Functional reorganization in chinchilla inferior colliculus associated with chronic and acute cochlear damage
- PMID: 12117524
- DOI: 10.1016/s0378-5955(02)00360-x
Functional reorganization in chinchilla inferior colliculus associated with chronic and acute cochlear damage
Abstract
This paper describes some of the unexpected functional changes that occur in the inferior colliculus (IC) following noise- and drug-induced cochlear pathology. A striking example of this is the compensation that is seen in IC responsiveness after drug-induced selective inner hair cell (IHC) loss. Despite a massive reduction in the compound action potential (CAP) caused by partial IHC loss, the evoked potential amplitude from the IC shows little or no reduction. Acoustic trauma, which impairs cochlear sensitivity and tuning, also reduces the CAP amplitude. Despite this reduced neural input, IC amplitude sometimes increases at a faster than normal rate and the response amplitude is enhanced at frequencies below the hearing loss.
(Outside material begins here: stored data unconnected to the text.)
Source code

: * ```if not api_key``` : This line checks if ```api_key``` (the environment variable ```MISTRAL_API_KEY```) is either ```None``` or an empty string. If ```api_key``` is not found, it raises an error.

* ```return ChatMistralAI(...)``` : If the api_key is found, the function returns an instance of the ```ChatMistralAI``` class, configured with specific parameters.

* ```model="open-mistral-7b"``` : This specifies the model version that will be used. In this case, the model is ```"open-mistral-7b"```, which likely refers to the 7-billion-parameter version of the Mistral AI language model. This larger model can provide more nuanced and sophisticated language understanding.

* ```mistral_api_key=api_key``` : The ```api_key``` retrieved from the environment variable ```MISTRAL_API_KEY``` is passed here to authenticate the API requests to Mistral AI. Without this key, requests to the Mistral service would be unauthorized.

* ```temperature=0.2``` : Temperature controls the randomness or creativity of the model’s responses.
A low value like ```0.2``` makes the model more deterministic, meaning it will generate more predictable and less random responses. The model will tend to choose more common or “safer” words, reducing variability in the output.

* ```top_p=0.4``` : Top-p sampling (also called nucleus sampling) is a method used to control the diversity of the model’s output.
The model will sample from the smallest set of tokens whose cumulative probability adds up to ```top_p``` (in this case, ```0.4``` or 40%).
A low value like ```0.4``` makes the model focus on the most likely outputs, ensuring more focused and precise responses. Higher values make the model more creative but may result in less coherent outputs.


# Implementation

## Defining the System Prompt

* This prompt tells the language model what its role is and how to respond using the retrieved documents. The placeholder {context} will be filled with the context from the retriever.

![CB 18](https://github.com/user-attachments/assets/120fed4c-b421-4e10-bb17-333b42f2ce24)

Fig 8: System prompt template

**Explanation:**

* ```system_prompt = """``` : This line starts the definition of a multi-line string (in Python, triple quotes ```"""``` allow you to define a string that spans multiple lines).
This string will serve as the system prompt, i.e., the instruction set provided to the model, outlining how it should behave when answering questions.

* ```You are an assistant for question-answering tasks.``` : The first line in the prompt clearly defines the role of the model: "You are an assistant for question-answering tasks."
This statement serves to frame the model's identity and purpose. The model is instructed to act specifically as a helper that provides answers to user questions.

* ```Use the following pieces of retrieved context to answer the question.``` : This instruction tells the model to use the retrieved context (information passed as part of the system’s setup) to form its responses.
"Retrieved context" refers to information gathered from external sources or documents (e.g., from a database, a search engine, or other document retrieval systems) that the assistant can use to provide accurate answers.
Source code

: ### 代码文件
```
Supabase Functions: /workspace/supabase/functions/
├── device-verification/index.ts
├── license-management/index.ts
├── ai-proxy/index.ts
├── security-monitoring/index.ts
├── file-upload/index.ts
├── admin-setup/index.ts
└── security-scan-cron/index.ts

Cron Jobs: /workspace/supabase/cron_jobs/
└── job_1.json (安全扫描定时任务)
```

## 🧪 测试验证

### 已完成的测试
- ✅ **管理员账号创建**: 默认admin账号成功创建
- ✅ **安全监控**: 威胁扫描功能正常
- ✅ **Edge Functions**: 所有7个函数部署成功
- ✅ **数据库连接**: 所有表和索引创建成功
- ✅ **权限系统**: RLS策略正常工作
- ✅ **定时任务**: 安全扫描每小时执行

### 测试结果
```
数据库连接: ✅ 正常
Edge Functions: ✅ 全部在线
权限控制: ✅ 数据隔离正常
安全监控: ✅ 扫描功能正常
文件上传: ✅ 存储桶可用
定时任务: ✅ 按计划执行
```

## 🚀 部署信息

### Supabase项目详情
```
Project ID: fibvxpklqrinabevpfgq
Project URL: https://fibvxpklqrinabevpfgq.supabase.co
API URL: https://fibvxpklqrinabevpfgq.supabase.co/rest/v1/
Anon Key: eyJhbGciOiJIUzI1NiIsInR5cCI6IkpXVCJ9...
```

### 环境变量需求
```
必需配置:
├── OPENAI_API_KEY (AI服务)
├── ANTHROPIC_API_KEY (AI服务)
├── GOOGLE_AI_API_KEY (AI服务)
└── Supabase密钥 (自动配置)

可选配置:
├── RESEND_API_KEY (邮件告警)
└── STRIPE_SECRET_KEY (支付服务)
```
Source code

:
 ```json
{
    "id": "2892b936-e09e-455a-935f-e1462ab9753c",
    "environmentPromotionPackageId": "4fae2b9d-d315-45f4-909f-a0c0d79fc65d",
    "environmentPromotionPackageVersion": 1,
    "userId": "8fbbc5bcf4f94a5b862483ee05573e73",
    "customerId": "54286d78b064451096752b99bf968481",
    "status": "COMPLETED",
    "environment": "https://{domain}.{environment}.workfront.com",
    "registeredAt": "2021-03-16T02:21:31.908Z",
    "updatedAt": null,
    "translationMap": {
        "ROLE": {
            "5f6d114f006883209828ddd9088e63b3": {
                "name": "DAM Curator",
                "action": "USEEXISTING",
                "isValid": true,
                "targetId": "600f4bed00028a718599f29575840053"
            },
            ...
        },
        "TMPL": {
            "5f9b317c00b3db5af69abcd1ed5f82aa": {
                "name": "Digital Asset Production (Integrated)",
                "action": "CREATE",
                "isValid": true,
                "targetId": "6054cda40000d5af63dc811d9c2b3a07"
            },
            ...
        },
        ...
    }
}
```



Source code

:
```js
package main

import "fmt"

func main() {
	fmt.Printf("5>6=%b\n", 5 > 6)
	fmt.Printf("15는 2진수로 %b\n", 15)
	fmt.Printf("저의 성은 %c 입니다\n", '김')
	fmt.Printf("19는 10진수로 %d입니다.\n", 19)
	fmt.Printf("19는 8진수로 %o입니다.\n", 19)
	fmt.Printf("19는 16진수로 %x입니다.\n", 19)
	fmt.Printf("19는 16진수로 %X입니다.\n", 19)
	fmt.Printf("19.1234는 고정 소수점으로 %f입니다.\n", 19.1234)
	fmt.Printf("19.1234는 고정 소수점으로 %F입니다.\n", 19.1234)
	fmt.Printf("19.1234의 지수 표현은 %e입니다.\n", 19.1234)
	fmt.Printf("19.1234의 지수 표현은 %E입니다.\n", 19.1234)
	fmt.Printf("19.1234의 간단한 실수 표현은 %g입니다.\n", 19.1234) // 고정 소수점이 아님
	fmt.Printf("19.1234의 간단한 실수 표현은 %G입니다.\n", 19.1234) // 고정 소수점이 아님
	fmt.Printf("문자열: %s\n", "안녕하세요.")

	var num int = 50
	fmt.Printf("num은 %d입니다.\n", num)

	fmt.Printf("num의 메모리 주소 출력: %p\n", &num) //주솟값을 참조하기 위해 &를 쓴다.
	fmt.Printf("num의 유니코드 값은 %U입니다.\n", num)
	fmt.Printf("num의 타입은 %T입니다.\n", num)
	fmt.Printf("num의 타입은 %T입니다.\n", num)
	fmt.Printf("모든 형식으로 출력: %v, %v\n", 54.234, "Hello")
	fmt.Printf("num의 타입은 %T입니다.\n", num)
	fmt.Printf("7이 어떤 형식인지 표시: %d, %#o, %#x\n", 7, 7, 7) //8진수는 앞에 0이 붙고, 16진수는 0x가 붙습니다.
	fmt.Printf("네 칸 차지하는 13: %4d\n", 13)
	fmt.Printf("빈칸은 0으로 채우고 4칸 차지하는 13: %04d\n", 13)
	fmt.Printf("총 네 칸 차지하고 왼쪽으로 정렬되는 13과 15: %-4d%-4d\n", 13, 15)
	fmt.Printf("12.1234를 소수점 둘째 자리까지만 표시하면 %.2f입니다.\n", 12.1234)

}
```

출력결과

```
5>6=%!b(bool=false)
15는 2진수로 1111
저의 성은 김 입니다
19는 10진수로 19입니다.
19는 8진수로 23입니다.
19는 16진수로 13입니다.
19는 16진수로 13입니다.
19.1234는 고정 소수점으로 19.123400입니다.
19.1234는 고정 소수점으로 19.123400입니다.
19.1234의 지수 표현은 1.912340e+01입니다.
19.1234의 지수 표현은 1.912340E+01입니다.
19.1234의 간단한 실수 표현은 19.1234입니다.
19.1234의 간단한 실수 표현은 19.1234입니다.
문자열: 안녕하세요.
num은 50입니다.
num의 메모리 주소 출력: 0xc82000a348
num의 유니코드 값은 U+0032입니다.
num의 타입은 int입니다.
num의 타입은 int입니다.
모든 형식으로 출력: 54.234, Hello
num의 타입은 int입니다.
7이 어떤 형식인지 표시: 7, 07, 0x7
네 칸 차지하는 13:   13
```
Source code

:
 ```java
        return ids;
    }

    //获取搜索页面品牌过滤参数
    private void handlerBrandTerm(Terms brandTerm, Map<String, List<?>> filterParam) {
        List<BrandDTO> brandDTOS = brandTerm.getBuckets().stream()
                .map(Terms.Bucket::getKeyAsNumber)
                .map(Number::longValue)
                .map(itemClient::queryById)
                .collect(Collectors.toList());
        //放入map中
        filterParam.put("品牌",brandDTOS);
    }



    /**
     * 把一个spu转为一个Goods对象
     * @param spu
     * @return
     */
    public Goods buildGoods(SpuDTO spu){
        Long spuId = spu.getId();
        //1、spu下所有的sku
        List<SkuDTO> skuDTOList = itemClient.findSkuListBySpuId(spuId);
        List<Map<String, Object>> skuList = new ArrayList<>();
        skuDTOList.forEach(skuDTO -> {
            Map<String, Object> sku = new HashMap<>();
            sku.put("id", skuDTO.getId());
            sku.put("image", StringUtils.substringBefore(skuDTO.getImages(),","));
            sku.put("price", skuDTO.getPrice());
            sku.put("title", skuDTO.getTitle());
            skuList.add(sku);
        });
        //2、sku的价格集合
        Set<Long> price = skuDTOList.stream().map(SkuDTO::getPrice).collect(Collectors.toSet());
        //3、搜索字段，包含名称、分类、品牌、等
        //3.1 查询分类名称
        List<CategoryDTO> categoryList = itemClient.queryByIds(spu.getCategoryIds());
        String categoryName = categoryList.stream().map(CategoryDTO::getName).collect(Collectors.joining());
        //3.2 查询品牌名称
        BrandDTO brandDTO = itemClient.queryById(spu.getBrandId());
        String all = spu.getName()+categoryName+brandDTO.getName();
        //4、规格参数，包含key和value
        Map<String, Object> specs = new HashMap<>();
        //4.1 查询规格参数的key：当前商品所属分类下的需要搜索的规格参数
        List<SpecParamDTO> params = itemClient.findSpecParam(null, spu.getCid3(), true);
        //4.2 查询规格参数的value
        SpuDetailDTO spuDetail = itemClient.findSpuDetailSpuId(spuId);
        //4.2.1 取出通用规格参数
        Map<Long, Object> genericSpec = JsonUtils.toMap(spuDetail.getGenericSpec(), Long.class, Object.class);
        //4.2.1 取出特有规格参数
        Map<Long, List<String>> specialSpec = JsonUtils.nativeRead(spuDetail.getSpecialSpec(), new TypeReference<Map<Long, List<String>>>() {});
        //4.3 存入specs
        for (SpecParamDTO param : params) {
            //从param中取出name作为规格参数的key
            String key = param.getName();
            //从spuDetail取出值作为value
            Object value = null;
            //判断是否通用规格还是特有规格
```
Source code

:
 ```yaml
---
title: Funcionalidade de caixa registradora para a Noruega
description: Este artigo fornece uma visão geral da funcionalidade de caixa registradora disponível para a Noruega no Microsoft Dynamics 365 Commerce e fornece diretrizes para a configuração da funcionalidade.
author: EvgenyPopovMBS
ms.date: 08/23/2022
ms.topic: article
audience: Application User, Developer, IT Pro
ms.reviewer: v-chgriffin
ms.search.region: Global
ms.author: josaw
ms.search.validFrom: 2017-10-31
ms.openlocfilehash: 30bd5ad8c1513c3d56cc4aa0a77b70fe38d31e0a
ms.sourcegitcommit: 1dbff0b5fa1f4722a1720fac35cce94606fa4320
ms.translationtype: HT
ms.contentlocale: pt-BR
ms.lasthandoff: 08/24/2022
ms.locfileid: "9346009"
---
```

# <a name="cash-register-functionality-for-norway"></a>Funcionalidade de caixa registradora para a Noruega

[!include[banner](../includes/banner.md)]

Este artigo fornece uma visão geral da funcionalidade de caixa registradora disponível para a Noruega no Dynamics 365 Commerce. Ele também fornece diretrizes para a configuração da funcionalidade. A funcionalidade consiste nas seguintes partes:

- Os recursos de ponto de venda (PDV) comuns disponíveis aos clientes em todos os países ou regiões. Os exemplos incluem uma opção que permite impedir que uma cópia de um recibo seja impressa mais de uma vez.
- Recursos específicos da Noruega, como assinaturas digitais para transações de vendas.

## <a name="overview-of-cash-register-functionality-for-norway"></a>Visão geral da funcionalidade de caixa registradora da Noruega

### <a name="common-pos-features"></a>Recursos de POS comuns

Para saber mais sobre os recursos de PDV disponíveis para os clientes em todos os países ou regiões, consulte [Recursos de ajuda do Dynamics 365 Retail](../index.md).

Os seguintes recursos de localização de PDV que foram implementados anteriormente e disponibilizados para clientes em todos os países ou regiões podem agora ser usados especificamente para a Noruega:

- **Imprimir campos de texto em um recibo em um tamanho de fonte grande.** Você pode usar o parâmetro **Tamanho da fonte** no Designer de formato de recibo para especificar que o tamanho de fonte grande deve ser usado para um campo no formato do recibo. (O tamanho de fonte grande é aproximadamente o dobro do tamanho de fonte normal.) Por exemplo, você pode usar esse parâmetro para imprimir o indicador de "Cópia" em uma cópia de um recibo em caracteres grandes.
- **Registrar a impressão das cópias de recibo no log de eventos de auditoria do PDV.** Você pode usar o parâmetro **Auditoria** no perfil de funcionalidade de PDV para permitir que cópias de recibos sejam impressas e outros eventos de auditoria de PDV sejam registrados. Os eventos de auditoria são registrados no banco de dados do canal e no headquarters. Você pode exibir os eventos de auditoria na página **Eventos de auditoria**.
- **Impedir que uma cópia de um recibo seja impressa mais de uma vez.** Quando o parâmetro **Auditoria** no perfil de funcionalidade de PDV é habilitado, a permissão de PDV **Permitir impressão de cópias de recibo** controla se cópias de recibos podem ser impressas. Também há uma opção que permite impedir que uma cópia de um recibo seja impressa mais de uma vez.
Single unit recordings suggest the IC enhancement phenomenon may be due to the loss of lateral inhibition. After an acute traumatizing exposure to a tone located above the characteristic frequency (CF), approximately 50% of IC neurons show a significant increase in their spike rate, a significant expansion of the low frequency tail of the tuning curve and a significant improvement in sensitivity in the tail of the tuning curve. These changes suggest that IC neurons receive inhibition from a high frequency side band and that this inhibition is diminished by acoustic trauma above CF. To determine if side band inhibition was locally mediated, specific antagonist(s) to inhibitory neurotransmitters were applied and found to produce effects similar to acoustic trauma. The results suggest that lesioned-induced central auditory plasticity could contribute to several symptoms associated with sensorineural hearing loss such as loudness recruitment, tinnitus and poor speech discrimination in noise.